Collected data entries
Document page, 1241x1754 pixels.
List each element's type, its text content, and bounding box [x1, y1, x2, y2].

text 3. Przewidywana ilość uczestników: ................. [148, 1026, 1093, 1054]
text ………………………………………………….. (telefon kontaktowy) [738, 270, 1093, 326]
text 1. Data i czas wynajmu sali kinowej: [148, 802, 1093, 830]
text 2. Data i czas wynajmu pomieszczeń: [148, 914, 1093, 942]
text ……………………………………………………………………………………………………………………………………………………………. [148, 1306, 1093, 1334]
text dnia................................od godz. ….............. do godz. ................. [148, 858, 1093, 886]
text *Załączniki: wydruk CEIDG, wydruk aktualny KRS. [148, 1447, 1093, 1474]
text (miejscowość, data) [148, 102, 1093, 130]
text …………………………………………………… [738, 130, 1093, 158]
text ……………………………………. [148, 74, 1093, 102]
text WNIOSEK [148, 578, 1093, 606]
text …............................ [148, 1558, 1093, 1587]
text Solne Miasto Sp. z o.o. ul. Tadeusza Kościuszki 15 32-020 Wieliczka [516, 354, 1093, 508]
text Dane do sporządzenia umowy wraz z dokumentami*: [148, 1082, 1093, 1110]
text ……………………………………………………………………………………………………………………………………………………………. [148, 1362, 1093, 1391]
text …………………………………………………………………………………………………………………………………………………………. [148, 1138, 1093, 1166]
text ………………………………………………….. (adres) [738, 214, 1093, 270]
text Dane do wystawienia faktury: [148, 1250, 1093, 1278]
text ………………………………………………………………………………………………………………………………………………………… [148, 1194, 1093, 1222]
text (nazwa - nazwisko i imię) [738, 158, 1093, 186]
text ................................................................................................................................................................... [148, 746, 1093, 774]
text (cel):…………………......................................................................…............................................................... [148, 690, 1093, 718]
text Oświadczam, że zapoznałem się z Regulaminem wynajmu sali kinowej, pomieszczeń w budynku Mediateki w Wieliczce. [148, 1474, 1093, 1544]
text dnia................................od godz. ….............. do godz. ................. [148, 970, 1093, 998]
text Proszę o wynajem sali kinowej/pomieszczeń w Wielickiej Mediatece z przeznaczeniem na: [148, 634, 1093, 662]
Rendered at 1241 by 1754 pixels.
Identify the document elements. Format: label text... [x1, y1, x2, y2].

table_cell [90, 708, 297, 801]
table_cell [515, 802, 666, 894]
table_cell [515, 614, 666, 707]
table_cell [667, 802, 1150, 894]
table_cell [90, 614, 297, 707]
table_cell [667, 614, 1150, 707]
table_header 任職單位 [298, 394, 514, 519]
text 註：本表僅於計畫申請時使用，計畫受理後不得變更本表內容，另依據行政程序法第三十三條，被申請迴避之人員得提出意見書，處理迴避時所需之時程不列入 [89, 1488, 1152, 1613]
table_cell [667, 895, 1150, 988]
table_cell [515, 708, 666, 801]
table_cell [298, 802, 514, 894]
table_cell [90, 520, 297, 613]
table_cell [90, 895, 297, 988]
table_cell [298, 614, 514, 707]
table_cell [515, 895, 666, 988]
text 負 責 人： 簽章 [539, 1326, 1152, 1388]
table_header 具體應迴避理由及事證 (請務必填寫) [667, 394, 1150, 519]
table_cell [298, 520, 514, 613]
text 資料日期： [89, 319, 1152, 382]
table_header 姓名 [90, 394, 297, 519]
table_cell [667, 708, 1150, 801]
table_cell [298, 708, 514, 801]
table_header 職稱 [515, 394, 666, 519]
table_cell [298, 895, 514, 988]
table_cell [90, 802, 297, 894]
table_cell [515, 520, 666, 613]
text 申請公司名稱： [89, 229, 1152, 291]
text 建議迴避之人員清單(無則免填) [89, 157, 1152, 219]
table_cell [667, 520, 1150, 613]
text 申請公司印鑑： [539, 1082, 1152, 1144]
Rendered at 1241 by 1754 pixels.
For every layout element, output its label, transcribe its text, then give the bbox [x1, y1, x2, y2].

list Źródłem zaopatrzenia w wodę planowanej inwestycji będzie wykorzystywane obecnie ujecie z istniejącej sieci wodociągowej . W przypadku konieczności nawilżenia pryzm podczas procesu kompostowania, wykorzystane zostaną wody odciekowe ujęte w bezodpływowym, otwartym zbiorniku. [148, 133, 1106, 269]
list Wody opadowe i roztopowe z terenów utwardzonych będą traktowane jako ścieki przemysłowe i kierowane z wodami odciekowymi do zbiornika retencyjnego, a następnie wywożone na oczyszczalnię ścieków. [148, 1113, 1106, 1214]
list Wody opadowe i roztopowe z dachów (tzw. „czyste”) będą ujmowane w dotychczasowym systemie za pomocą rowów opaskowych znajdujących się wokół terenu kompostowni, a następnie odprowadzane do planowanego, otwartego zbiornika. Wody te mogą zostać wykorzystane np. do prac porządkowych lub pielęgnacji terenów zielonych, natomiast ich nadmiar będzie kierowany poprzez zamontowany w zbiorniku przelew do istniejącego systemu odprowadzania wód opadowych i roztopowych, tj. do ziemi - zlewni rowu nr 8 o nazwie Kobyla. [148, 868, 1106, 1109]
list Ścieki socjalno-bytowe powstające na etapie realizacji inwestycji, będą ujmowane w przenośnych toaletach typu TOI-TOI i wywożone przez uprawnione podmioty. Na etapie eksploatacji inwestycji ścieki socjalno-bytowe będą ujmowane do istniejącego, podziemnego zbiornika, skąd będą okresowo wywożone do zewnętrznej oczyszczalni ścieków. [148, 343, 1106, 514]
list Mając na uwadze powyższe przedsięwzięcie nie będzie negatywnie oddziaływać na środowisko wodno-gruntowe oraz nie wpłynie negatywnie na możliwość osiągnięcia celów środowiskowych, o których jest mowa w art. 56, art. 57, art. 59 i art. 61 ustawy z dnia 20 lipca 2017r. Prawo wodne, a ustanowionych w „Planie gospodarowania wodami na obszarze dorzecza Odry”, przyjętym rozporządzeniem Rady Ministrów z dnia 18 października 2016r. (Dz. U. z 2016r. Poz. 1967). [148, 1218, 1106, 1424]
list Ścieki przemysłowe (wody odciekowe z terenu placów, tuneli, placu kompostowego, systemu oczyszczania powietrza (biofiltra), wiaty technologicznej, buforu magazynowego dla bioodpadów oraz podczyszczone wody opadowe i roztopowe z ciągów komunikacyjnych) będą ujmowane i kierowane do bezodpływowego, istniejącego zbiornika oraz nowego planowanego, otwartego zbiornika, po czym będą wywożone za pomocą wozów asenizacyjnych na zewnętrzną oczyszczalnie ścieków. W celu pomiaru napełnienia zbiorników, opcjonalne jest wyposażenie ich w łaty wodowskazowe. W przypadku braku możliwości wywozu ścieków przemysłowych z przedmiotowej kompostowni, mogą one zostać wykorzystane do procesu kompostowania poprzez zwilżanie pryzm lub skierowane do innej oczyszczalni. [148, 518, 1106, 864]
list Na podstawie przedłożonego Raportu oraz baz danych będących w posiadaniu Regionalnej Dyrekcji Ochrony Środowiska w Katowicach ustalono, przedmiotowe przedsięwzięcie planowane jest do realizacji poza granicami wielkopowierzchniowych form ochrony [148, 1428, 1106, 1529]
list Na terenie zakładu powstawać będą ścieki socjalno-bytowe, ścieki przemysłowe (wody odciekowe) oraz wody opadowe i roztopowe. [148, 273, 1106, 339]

What the exercise asks -> Copy each of the entries above word for word, leaving nothing out and changing nothing.

Full response ->
Document page, 1241x1754 pixels.
List each element's type, its text content, and bounding box [x1, y1, x2, y2].

text 3. Przewidywana ilość uczestników: ................. [148, 1026, 1093, 1054]
text ………………………………………………….. (telefon kontaktowy) [738, 270, 1093, 326]
text 1. Data i czas wynajmu sali kinowej: [148, 802, 1093, 830]
text 2. Data i czas wynajmu pomieszczeń: [148, 914, 1093, 942]
text ……………………………………………………………………………………………………………………………………………………………. [148, 1306, 1093, 1334]
text dnia................................od godz. ….............. do godz. ................. [148, 858, 1093, 886]
text *Załączniki: wydruk CEIDG, wydruk aktualny KRS. [148, 1447, 1093, 1474]
text (miejscowość, data) [148, 102, 1093, 130]
text …………………………………………………… [738, 130, 1093, 158]
text ……………………………………. [148, 74, 1093, 102]
text WNIOSEK [148, 578, 1093, 606]
text …............................ [148, 1558, 1093, 1587]
text Solne Miasto Sp. z o.o. ul. Tadeusza Kościuszki 15 32-020 Wieliczka [516, 354, 1093, 508]
text Dane do sporządzenia umowy wraz z dokumentami*: [148, 1082, 1093, 1110]
text ……………………………………………………………………………………………………………………………………………………………. [148, 1362, 1093, 1391]
text …………………………………………………………………………………………………………………………………………………………. [148, 1138, 1093, 1166]
text ………………………………………………….. (adres) [738, 214, 1093, 270]
text Dane do wystawienia faktury: [148, 1250, 1093, 1278]
text ………………………………………………………………………………………………………………………………………………………… [148, 1194, 1093, 1222]
text (nazwa - nazwisko i imię) [738, 158, 1093, 186]
text ................................................................................................................................................................... [148, 746, 1093, 774]
text (cel):…………………......................................................................…............................................................... [148, 690, 1093, 718]
text Oświadczam, że zapoznałem się z Regulaminem wynajmu sali kinowej, pomieszczeń w budynku Mediateki w Wieliczce. [148, 1474, 1093, 1544]
text dnia................................od godz. ….............. do godz. ................. [148, 970, 1093, 998]
text Proszę o wynajem sali kinowej/pomieszczeń w Wielickiej Mediatece z przeznaczeniem na: [148, 634, 1093, 662]
Rendered at 1241 by 1754 pixels.
Identify the document elements. Format: label text... [x1, y1, x2, y2].

table_cell [90, 708, 297, 801]
table_cell [515, 802, 666, 894]
table_cell [515, 614, 666, 707]
table_cell [667, 802, 1150, 894]
table_cell [90, 614, 297, 707]
table_cell [667, 614, 1150, 707]
table_header 任職單位 [298, 394, 514, 519]
text 註：本表僅於計畫申請時使用，計畫受理後不得變更本表內容，另依據行政程序法第三十三條，被申請迴避之人員得提出意見書，處理迴避時所需之時程不列入 [89, 1488, 1152, 1613]
table_cell [667, 895, 1150, 988]
table_cell [515, 708, 666, 801]
table_cell [298, 802, 514, 894]
table_cell [90, 520, 297, 613]
table_cell [90, 895, 297, 988]
table_cell [298, 614, 514, 707]
table_cell [515, 895, 666, 988]
text 負 責 人： 簽章 [539, 1326, 1152, 1388]
table_header 具體應迴避理由及事證 (請務必填寫) [667, 394, 1150, 519]
table_cell [298, 520, 514, 613]
text 資料日期： [89, 319, 1152, 382]
table_header 姓名 [90, 394, 297, 519]
table_cell [667, 708, 1150, 801]
table_cell [298, 708, 514, 801]
table_header 職稱 [515, 394, 666, 519]
table_cell [298, 895, 514, 988]
table_cell [90, 802, 297, 894]
table_cell [515, 520, 666, 613]
text 申請公司名稱： [89, 229, 1152, 291]
text 建議迴避之人員清單(無則免填) [89, 157, 1152, 219]
table_cell [667, 520, 1150, 613]
text 申請公司印鑑： [539, 1082, 1152, 1144]
Rendered at 1241 by 1754 pixels.
For every layout element, output its label, transcribe its text, then give the bbox [x1, y1, x2, y2].

list Źródłem zaopatrzenia w wodę planowanej inwestycji będzie wykorzystywane obecnie ujecie z istniejącej sieci wodociągowej . W przypadku konieczności nawilżenia pryzm podczas procesu kompostowania, wykorzystane zostaną wody odciekowe ujęte w bezodpływowym, otwartym zbiorniku. [148, 133, 1106, 269]
list Wody opadowe i roztopowe z terenów utwardzonych będą traktowane jako ścieki przemysłowe i kierowane z wodami odciekowymi do zbiornika retencyjnego, a następnie wywożone na oczyszczalnię ścieków. [148, 1113, 1106, 1214]
list Wody opadowe i roztopowe z dachów (tzw. „czyste”) będą ujmowane w dotychczasowym systemie za pomocą rowów opaskowych znajdujących się wokół terenu kompostowni, a następnie odprowadzane do planowanego, otwartego zbiornika. Wody te mogą zostać wykorzystane np. do prac porządkowych lub pielęgnacji terenów zielonych, natomiast ich nadmiar będzie kierowany poprzez zamontowany w zbiorniku przelew do istniejącego systemu odprowadzania wód opadowych i roztopowych, tj. do ziemi - zlewni rowu nr 8 o nazwie Kobyla. [148, 868, 1106, 1109]
list Ścieki socjalno-bytowe powstające na etapie realizacji inwestycji, będą ujmowane w przenośnych toaletach typu TOI-TOI i wywożone przez uprawnione podmioty. Na etapie eksploatacji inwestycji ścieki socjalno-bytowe będą ujmowane do istniejącego, podziemnego zbiornika, skąd będą okresowo wywożone do zewnętrznej oczyszczalni ścieków. [148, 343, 1106, 514]
list Mając na uwadze powyższe przedsięwzięcie nie będzie negatywnie oddziaływać na środowisko wodno-gruntowe oraz nie wpłynie negatywnie na możliwość osiągnięcia celów środowiskowych, o których jest mowa w art. 56, art. 57, art. 59 i art. 61 ustawy z dnia 20 lipca 2017r. Prawo wodne, a ustanowionych w „Planie gospodarowania wodami na obszarze dorzecza Odry”, przyjętym rozporządzeniem Rady Ministrów z dnia 18 października 2016r. (Dz. U. z 2016r. Poz. 1967). [148, 1218, 1106, 1424]
list Ścieki przemysłowe (wody odciekowe z terenu placów, tuneli, placu kompostowego, systemu oczyszczania powietrza (biofiltra), wiaty technologicznej, buforu magazynowego dla bioodpadów oraz podczyszczone wody opadowe i roztopowe z ciągów komunikacyjnych) będą ujmowane i kierowane do bezodpływowego, istniejącego zbiornika oraz nowego planowanego, otwartego zbiornika, po czym będą wywożone za pomocą wozów asenizacyjnych na zewnętrzną oczyszczalnie ścieków. W celu pomiaru napełnienia zbiorników, opcjonalne jest wyposażenie ich w łaty wodowskazowe. W przypadku braku możliwości wywozu ścieków przemysłowych z przedmiotowej kompostowni, mogą one zostać wykorzystane do procesu kompostowania poprzez zwilżanie pryzm lub skierowane do innej oczyszczalni. [148, 518, 1106, 864]
list Na podstawie przedłożonego Raportu oraz baz danych będących w posiadaniu Regionalnej Dyrekcji Ochrony Środowiska w Katowicach ustalono, przedmiotowe przedsięwzięcie planowane jest do realizacji poza granicami wielkopowierzchniowych form ochrony [148, 1428, 1106, 1529]
list Na terenie zakładu powstawać będą ścieki socjalno-bytowe, ścieki przemysłowe (wody odciekowe) oraz wody opadowe i roztopowe. [148, 273, 1106, 339]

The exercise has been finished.